= VOLETS DE L'EXERCICE =
A – Reproduisez à l'identique le passage de l'entretien sur la protection de la messagerie électronique qui commence par « Avec le captcha, les » et se poursuit jusqu'à « été dûment vérifié. ».
B – Répondez aux questions suivantes d'après l'entretien sur la protection de la messagerie électronique :
(i) En quelle année la fonctionnalité de désinscription automatique aux listes de diffusion a-t-elle été mise en place ?
(ii) Combien de tentatives au maximum le moteur de reconnaissance optique de caractères peut-il effectuer sur un captcha ?
(iii) Selon Adrien Gendre, quel outil un pop-up suggère-t-il d'installer à l'utilisateur ?
C – Prolongez l'entretien sur la protection de la messagerie électronique en reprenant après sa dernière phrase.

= EXTRAIT DU DOCUMENT =
================
Face à la créativité des cyber-délinquants, les spécialistes de la protection de la messagerie électronique doivent redoubler d’ingéniosité. Mais l’exercice n’a rien de trivial.
Vade Secure organisait cette semaine sa première grand-messe annuelle. L’occasion pour l’éditeur français d’afficher ses ambitions internationales. Mais alors que les assaillants multiplient leurs efforts pour passer au travers des filtres, Adrien Gendre, architecte solution en chef chez Vade Secure, se penche sur les moyens mis en œuvre et leurs limites potentielles.
LeMagIT : Les cyber-délinquants ne manquent pas de créativité. Récemment, une campagne a été observée où ils utilisent des captchas pour cacher de fausses pages d’ouverture de session avec compte Microsoft des systèmes de protection de la messagerie électronique. Comment détecte-t-on ce genre de choses ?
Adrien Gendre : Cela renvoie à un sujet sur lequel nous avons travaillé pendant longtemps et que nous allons déployer dans trois semaines. Pour les captchas, nous avions déjà une technologie développée à l’occasion de la mise en place d’une fonctionnalité de désinscription automatique aux listes de diffusion, en 2012. Sur les pages de désinscription, il arrivait que l’on tombe sur des captchas.
Du coup, nous avons développé une technologie qui s’appuie d’abord sur différentes couches de gris pour faire ressortir le texte du captcha et pouvoir le faire passer au travers d’un moteur de reconnaissance optique de caractères (OCR) – avec jusqu’à 15 tentatives. Certains captchas sont particulièrement difficiles à traiter, mais sur le volume, on arrive à en résoudre 80 %.
Nous utilisons cette technologie pour analyser toute page à laquelle on souhaite accéder, soit pour désinscrire, soit pour détecter du phishing.
LeMagIT : Les cyberdélinquants utilisant des techniques conçues pour se protéger d’eux, par exemple avec les pare-feu applicatifs (WAF) contre certains bots, cela ne manque pas d’une certaine ironie…
Adrien Gendre : Oui… Ils essaient de s’attirer la confiance de l’utilisateur en utilisant un message soi-disant rassurant, mais contre lui. C’est la même idée que lorsqu’un pop-up vient soi-disant informer l’utilisateur que son navigateur, ou sa machine ne sont pas protégés et lui suggère d’installer un outil de protection gratuit… qui n’est autre qu’un maliciel. Là, c’est la peur d’être attaqué si l’on ne fait rien qui est utilisée, pour inciter à cliquer… et se faire compromettre de la sorte.
Avec le captcha, les assaillants essaient au passage de renforcer le sentiment de légitimité chez l’utilisateur, comme lorsqu’ils ajoutent un logo indiquant que leur e-mail d’hameçonnage est sûr et a été dûment vérifié.
LeMagIT : Comment détecter une opération particulièrement élaborée où l’assaillant a déjà compromis un élément d’infrastructure de sa cible pour y héberger sa fausse page Web d’authentification ?
================
= ENREGISTREMENTS FOURNIS =
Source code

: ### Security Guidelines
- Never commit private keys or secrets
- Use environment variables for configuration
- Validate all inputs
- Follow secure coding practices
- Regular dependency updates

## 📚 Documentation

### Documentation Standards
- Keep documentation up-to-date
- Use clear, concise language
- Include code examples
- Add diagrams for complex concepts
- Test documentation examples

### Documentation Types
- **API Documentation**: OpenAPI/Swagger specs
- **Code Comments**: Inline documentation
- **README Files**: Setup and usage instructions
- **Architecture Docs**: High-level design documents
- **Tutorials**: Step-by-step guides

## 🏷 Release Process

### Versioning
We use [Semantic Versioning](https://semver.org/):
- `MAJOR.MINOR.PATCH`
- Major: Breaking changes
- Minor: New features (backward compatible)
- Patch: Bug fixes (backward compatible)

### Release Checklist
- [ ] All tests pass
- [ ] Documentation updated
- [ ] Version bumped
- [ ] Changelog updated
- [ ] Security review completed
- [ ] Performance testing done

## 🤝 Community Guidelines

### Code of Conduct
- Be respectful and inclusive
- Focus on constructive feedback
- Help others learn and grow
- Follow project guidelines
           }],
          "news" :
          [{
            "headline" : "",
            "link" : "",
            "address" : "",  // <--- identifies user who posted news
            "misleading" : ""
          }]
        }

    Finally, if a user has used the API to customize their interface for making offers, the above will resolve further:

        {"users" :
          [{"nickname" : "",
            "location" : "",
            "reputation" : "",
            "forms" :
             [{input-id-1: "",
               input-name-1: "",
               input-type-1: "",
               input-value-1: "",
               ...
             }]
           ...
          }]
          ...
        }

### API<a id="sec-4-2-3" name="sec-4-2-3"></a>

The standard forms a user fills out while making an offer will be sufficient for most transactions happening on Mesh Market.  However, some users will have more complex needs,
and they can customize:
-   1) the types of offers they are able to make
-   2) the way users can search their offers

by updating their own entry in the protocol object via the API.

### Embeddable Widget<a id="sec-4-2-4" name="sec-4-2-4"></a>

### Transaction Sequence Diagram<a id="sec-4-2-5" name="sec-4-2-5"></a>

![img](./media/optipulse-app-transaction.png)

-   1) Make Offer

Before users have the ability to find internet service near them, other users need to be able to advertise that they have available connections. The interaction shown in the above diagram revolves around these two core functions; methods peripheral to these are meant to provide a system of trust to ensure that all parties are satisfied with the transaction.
================
= CORRIGÉ DE L'EXERCICE =
A –
Avec le captcha, les assaillants essaient au passage de renforcer le sentiment de légitimité chez l’utilisateur, comme lorsqu’ils ajoutent un logo indiquant que leur e-mail d’hameçonnage est sûr et a été dûment vérifié.

B –
(i) En 2012.
(ii) Jusqu'à 15 tentatives.
(iii) Un outil de protection gratuit.

C –
Adrien Gendre : Cela relève d’attaques en deux phases. Ce que l’on observe le plus souvent, c’est un phishing pour entrer, compromettre une boîte de messagerie, puis l’utiliser pour à nouveau faire du hameçonnage, en interne. Dans la situation que vous décrivez, il faut clairement autre chose que des technologies basées sur des listes de réputation, d’autant plus que la page en elle-même ne relève probablement pas de quelque chose de générique, mais sera taillée sur mesure pour l’entreprise visée, en lien par exemple avec des systèmes internes.
Dans un tel cas, il est nécessaire d’analyser d’une part la manière dont l’e-mail a été construit, et d’autre part celle dont la page frauduleuse fonctionne, entre redirections, téléchargement de ressources externes, ou encore URL du composant chargé de récupérer in fine les données collectées sur la page Web. Les algorithmes d’apprentissage automatique tiennent compte de tous ces éléments.
LeMagIT : Et si toutes les ressources sont présentes en local, sans redirection ni collecte à l’extérieur ?
Adrien Gendre : Franchement, cela devient très très compliqué, surtout si tout est fait sans réutiliser d’éléments identifiables, venant d’un kit de phishing par exemple… Là, c’est très difficile.
À moins de monter un cran plus haut. Un système de gestion des informations et des événements de sécurité (SIEM) peut identifier une anomalie, telle qu’un utilisateur accédant une page Web sur un serveur où il n’est pas censé y avoir de serveur Web. Mais un pirate aura tout intérêt à privilégier… un serveur Web existant, pour éviter des difficultés liées aux pare-feu de l’entreprise. Clairement, il y a un niveau à partir duquel cela devient très compliqué.
LeMagIT : En juillet, vous avez annoncé une fonction de remédiation automatique pour Office 365, mais uniquement pour lui. Pour quelle raison ?
Adrien Gendre : Les Google Apps proposent le même type d’API nécessaires à cette fonctionnalité. Nous nous sommes d’ailleurs posé la question du coût d’un portage sur l’environnement de Google. Honnêtement, cela ne représenterait pas un travail énorme. Mais Office 365 représente de loin la plus grosse part de marché et c’est donc cette voie qui a été retenue pour assurer la croissance de l’entreprise. Et la même chose vaut pour les serveurs Exchange en local.